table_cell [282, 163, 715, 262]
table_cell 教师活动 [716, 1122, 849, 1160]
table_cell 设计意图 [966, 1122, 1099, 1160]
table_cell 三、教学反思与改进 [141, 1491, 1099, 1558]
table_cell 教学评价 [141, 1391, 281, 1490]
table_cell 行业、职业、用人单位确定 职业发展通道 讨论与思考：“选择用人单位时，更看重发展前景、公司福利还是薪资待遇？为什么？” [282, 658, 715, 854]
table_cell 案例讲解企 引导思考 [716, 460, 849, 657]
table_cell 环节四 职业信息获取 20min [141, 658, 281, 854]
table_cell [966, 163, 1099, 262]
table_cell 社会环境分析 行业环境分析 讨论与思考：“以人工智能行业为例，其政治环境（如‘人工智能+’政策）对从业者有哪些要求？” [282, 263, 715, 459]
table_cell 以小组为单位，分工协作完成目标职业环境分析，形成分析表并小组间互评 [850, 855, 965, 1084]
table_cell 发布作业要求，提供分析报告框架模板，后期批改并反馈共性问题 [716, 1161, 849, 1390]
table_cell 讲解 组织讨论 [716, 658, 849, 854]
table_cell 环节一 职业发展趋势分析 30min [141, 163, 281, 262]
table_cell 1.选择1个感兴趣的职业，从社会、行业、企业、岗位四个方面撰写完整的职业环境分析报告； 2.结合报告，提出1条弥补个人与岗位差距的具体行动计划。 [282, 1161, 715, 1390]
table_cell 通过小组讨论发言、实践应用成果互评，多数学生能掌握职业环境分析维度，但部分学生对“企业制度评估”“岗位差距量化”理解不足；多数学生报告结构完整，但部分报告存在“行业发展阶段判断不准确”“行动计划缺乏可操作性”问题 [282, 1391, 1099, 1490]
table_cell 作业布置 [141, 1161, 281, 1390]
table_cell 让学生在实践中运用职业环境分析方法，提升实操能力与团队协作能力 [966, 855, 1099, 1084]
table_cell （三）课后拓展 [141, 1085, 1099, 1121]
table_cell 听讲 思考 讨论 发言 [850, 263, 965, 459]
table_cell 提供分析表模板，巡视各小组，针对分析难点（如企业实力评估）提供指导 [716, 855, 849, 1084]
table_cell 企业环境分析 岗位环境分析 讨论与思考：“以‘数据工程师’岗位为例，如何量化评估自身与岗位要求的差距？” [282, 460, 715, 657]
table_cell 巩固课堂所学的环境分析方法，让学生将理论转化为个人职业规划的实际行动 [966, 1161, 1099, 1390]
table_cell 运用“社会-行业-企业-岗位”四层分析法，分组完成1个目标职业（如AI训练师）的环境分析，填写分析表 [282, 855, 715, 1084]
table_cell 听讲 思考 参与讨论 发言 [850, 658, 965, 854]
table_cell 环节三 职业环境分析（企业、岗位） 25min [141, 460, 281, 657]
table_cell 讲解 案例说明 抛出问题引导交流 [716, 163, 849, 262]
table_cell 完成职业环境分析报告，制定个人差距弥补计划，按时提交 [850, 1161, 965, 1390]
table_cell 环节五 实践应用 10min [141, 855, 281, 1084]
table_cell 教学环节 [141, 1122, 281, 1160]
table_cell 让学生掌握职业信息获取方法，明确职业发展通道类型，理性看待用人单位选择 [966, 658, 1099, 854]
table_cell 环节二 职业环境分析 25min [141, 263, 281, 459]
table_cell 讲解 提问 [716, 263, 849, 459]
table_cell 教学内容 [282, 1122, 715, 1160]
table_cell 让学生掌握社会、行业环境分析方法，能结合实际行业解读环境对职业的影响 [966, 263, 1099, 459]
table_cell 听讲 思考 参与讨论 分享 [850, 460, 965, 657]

* * * * * * *

(What the exercise asks): Among the entries, copy every line containing the word "参与讨论".

(Solution for this problem):
table_cell 听讲 思考 参与讨论 发言 [850, 658, 965, 854]
table_cell 听讲 思考 参与讨论 分享 [850, 460, 965, 657]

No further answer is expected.